── The input

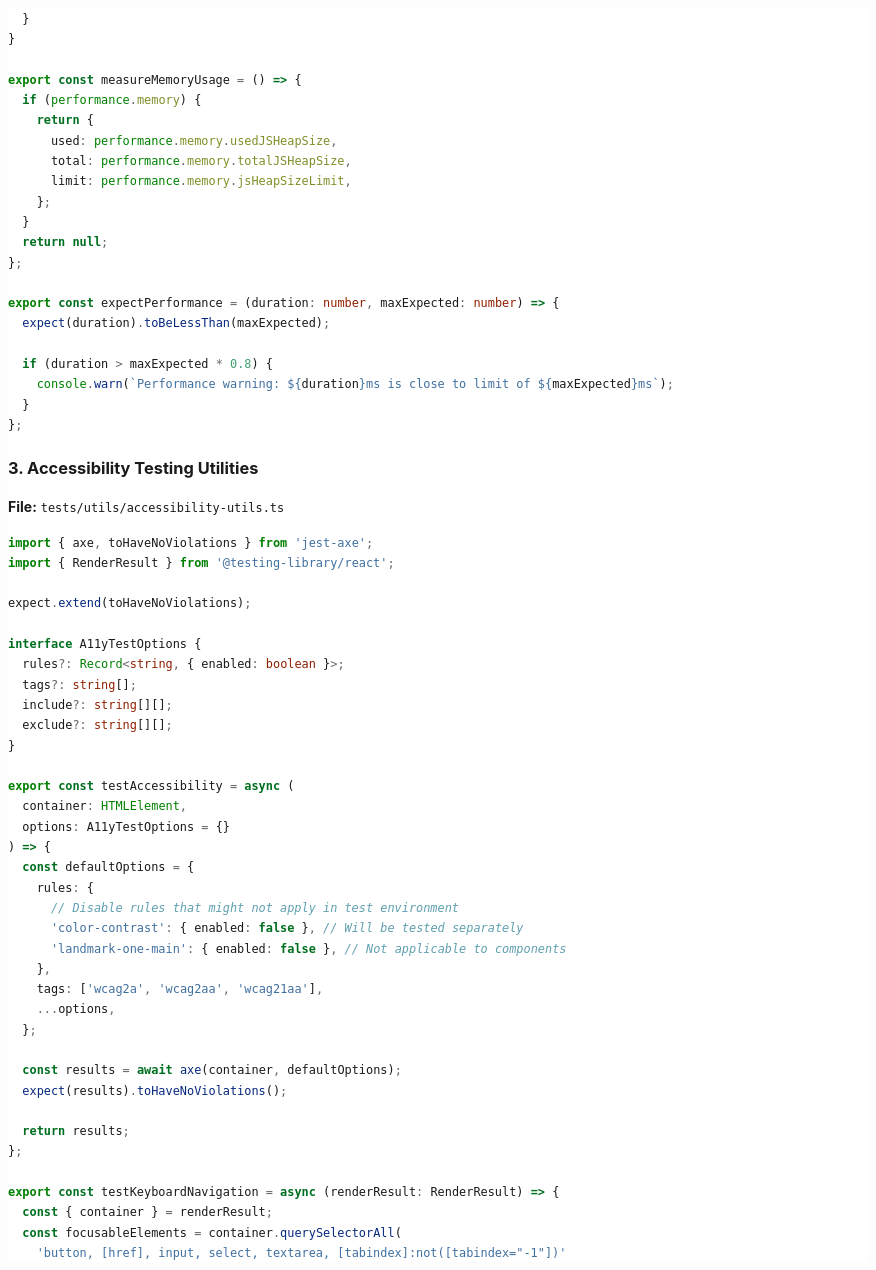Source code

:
 ```typescript
  }
}

export const measureMemoryUsage = () => {
  if (performance.memory) {
    return {
      used: performance.memory.usedJSHeapSize,
      total: performance.memory.totalJSHeapSize,
      limit: performance.memory.jsHeapSizeLimit,
    };
  }
  return null;
};

export const expectPerformance = (duration: number, maxExpected: number) => {
  expect(duration).toBeLessThan(maxExpected);
  
  if (duration > maxExpected * 0.8) {
    console.warn(`Performance warning: ${duration}ms is close to limit of ${maxExpected}ms`);
  }
};
```

### 3. Accessibility Testing Utilities

**File:** `tests/utils/accessibility-utils.ts`

```typescript
import { axe, toHaveNoViolations } from 'jest-axe';
import { RenderResult } from '@testing-library/react';

expect.extend(toHaveNoViolations);

interface A11yTestOptions {
  rules?: Record<string, { enabled: boolean }>;
  tags?: string[];
  include?: string[][];
  exclude?: string[][];
}

export const testAccessibility = async (
  container: HTMLElement,
  options: A11yTestOptions = {}
) => {
  const defaultOptions = {
    rules: {
      // Disable rules that might not apply in test environment
      'color-contrast': { enabled: false }, // Will be tested separately
      'landmark-one-main': { enabled: false }, // Not applicable to components
    },
    tags: ['wcag2a', 'wcag2aa', 'wcag21aa'],
    ...options,
  };

  const results = await axe(container, defaultOptions);
  expect(results).toHaveNoViolations();
  
  return results;
};

export const testKeyboardNavigation = async (renderResult: RenderResult) => {
  const { container } = renderResult;
  const focusableElements = container.querySelectorAll(
    'button, [href], input, select, textarea, [tabindex]:not([tabindex="-1"])'
```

────

Exercise prompt: Report each line of the data in which "results" occurs.

The completed task:
  const results = await axe(container, defaultOptions);
  expect(results).toHaveNoViolations();
  return results;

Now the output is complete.